Three years later I returned to Ennis for revival meetings. As Mrs. Croy came out after the service, I enquired about her husband. She said, “Nothing has changed. He’s still lost and doesn’t want to hear about it.” My heart yearned to see this man saved. I said, “I would sure like to see him while I am here.” She informed me that the next morning they would be branding cattle at 6:00 am and I should plan to come by.
Monday morning at 5:30 I pulled into the O’Dell Creek Ranch and found Mr. Croy and his boys already bringing the cows into a corral and beginning the process. They branded the old fashioned way. The metal brands were heated over a fire, the cattle were lassoed, and tackled to the ground and the brands applied. Everyone knew what they were supposed to do and did it with an amazing expertise. I climbed the corral fence and prayed for an opportunity. Suddenly, a young bull broke loose from the rope around his neck and charged in the direction where I sat. I leaped off the fence and grabbed him by the neck twisting him to the ground as I had seen the boys do in the moments preceding.
There I was laying in the manure of that corral face to face with a giant bull. Mr. Croy applied the hot brands to the flesh as the boys held the legs. That cow bellowed and the fluids shot from its nose and mouth all over me. Holly cackled with laughter and said, “Man you picked a big one to start with.” I responded with, “I think he picked me!” For the next ten hours, I wrestled cows and prayed that God would speak to Holly’s heart. Guess what? He came to church that night!
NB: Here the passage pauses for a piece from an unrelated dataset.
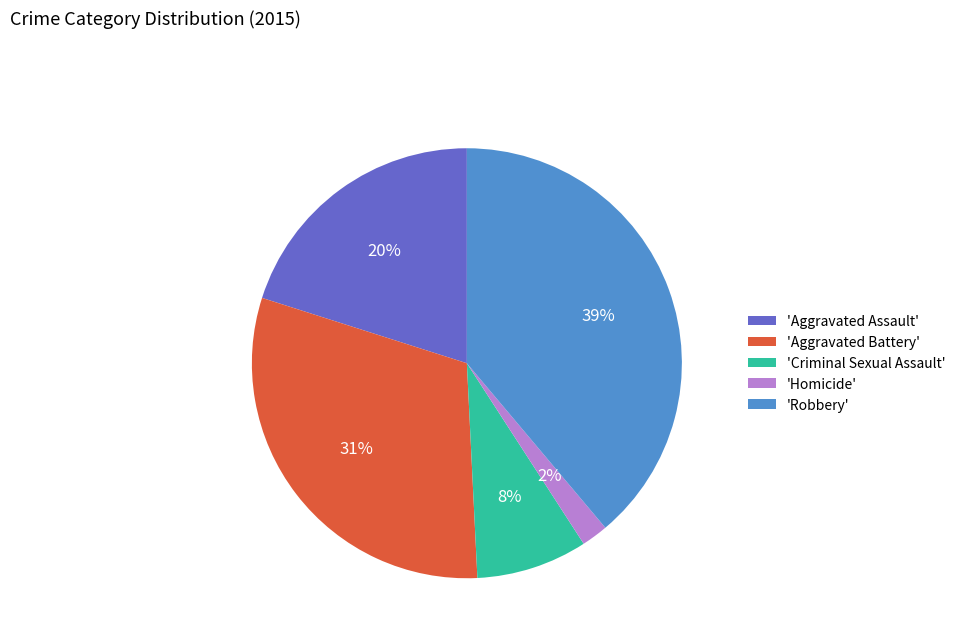

Combined, do 'Criminal Sexual Assault' and 'Aggravated Battery' account for over 50%?

No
I wish I could say that Holly got saved under my preaching. Many years passed, and one day Mr. Croy had a heart attack and was literally between life and death. There in that hospital room, his wife had the wonderful privilege of leading her husband to Christ. Two weeks later, he was with the Lord.
One day in college chapel I shared this story as an illustration in a message. A student by the name of Ben approached me after the service with tears in his eyes. He said, “Brother Goetsch, Holly was my grandfather! I had heard the story, but I never knew who the preacher was that came out and branded cows with my granddad. Thank you.” Ben has now graduated, and he and his wife are serving the Lord. I’m sure glad that many years ago, I “went to him.”
Is there someone you need to go to today? Keep your eyes open because needy souls are everywhere. They won’t all come to church. We must go where they are even if that’s an old corral at the O’Dell Creek Ranch. According to Jesus, being a real neighbor is doing just that.